- Exercise
Pick every line from the data that holds the word "McDonald".

- Listed entries
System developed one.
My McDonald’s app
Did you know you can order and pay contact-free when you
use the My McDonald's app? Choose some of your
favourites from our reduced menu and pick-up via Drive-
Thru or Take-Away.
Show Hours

---

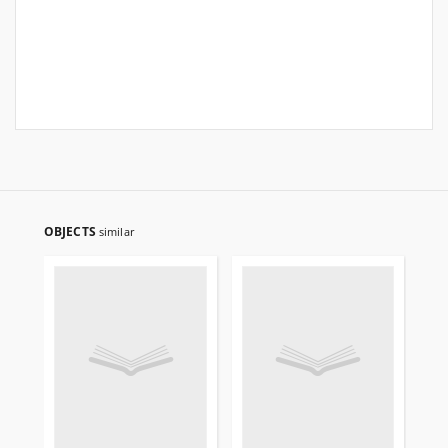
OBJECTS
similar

--

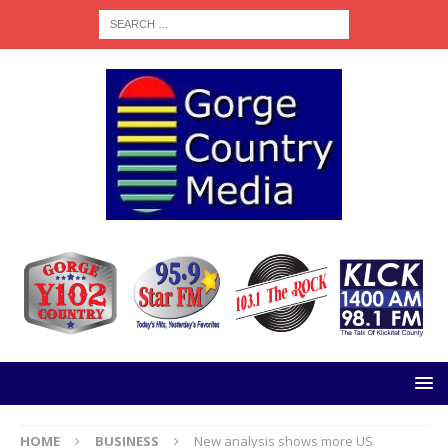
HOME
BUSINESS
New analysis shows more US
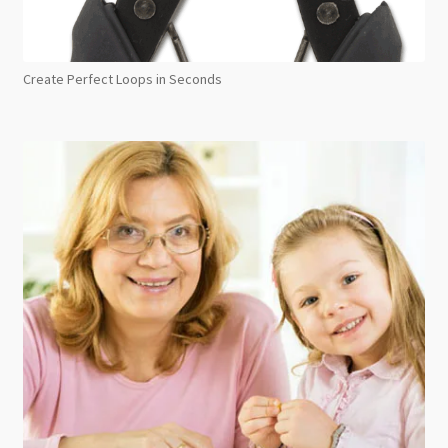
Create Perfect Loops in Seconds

- Problem solution
My McDonald’s app
use the My McDonald's app? Choose some of your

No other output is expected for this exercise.